Work instructions → The output is the lines below from the one with "соболезнования его семье" through the one with "2015 sonbahar çanta modası", both included, printed exactly and with no other line.

Material for this task →
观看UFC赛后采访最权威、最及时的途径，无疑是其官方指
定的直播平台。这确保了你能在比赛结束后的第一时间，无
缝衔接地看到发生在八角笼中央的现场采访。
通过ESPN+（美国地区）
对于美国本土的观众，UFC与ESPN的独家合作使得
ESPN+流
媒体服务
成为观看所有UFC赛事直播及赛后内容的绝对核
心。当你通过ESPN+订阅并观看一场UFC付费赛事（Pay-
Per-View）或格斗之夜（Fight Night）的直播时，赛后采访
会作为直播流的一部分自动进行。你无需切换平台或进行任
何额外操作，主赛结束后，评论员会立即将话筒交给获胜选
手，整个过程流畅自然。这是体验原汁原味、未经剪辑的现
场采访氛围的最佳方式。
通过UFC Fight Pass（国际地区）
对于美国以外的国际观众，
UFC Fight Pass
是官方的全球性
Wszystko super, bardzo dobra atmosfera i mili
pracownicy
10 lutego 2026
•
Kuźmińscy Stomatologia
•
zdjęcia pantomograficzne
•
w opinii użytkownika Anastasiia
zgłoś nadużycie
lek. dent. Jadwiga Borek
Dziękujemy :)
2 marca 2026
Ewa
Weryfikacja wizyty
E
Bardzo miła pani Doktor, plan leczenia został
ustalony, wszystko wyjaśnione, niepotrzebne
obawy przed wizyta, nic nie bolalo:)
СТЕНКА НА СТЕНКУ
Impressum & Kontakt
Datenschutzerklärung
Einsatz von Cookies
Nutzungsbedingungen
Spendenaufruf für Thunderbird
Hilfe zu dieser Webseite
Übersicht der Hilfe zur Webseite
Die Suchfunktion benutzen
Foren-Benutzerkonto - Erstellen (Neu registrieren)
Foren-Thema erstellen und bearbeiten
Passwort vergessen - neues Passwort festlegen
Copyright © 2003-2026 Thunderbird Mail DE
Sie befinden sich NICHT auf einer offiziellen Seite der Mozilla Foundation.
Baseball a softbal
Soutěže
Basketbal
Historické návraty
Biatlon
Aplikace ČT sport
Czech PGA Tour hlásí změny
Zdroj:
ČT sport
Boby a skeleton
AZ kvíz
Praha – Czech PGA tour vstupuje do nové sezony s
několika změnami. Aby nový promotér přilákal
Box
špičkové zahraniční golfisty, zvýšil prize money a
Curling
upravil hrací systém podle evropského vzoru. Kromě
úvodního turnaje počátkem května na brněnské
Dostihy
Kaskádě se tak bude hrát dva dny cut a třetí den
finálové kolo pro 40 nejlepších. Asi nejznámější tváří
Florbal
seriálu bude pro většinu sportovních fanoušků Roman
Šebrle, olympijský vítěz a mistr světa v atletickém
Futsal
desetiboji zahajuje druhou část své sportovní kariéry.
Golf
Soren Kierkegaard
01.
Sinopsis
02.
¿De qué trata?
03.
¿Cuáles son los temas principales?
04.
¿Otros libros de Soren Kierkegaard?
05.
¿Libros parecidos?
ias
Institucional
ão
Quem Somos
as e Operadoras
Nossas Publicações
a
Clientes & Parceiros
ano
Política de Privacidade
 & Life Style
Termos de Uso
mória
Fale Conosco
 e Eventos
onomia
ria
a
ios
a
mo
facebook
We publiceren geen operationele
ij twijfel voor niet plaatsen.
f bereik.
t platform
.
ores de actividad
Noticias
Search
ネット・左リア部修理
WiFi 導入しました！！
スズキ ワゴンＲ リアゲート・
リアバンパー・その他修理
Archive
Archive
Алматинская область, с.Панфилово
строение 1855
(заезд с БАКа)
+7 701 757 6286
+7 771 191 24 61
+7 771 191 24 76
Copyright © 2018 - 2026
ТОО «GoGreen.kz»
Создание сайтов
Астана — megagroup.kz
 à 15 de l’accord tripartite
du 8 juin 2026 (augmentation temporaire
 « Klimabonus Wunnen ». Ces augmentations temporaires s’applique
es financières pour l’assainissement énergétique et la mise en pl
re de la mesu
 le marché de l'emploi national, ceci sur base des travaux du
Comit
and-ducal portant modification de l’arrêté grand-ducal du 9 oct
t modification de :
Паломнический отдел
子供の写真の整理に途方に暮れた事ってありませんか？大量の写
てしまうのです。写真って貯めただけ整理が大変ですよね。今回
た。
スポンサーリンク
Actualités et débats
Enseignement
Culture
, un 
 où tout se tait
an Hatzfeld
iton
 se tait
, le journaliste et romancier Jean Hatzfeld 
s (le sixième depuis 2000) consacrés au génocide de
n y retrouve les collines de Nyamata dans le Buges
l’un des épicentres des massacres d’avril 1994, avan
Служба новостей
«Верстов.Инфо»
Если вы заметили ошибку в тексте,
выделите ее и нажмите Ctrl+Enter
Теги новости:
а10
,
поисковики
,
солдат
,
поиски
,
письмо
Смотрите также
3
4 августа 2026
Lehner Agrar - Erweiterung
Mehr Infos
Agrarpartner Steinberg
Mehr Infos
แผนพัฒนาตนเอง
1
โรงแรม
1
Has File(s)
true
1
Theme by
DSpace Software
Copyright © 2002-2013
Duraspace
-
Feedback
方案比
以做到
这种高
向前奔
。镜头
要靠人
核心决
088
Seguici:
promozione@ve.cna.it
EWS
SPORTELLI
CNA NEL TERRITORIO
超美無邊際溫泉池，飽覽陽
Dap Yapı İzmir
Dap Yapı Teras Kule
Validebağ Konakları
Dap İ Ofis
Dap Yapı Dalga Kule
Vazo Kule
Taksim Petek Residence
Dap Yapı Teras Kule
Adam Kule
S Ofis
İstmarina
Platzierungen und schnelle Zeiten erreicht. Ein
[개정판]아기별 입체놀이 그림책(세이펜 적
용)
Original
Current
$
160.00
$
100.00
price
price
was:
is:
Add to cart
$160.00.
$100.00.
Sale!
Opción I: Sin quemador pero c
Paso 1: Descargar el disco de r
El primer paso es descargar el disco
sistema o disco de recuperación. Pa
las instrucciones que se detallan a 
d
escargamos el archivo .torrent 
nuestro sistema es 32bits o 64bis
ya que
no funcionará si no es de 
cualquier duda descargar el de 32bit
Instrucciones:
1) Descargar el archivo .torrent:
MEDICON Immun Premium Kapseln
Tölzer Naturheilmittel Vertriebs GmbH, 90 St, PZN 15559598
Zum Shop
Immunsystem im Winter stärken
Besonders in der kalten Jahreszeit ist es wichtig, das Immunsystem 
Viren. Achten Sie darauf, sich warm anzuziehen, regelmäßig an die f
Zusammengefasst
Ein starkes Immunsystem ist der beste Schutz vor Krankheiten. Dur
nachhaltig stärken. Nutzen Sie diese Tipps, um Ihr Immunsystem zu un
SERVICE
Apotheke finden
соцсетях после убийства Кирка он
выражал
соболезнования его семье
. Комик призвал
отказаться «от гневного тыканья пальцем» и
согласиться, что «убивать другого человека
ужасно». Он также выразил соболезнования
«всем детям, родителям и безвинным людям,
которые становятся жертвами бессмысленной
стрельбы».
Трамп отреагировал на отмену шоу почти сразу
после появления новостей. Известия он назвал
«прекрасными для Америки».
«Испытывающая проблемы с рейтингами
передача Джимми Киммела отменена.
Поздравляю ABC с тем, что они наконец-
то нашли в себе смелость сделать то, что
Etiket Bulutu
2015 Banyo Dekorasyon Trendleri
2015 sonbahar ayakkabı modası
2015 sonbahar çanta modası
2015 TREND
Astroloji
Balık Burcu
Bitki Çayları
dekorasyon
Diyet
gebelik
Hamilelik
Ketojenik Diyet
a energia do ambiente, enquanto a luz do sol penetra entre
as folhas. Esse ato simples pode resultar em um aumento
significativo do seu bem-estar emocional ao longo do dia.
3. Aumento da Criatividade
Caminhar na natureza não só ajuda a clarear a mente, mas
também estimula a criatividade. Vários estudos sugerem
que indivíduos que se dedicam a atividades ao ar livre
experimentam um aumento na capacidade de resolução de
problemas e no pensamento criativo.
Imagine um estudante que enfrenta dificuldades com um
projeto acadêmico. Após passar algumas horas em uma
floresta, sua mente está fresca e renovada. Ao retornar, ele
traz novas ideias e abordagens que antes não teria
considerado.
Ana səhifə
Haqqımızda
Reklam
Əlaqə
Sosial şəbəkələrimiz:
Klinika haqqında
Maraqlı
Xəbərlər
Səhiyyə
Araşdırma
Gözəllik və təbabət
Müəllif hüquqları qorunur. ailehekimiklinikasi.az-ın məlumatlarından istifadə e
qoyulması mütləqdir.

Problem solution →
соболезнования его семье
. Комик призвал
отказаться «от гневного тыканья пальцем» и
согласиться, что «убивать другого человека
ужасно». Он также выразил соболезнования
«всем детям, родителям и безвинным людям,
которые становятся жертвами бессмысленной
стрельбы».
Трамп отреагировал на отмену шоу почти сразу
после появления новостей. Известия он назвал
«прекрасными для Америки».
«Испытывающая проблемы с рейтингами
передача Джимми Киммела отменена.
Поздравляю ABC с тем, что они наконец-
то нашли в себе смелость сделать то, что
Etiket Bulutu
2015 Banyo Dekorasyon Trendleri
2015 sonbahar ayakkabı modası
2015 sonbahar çanta modası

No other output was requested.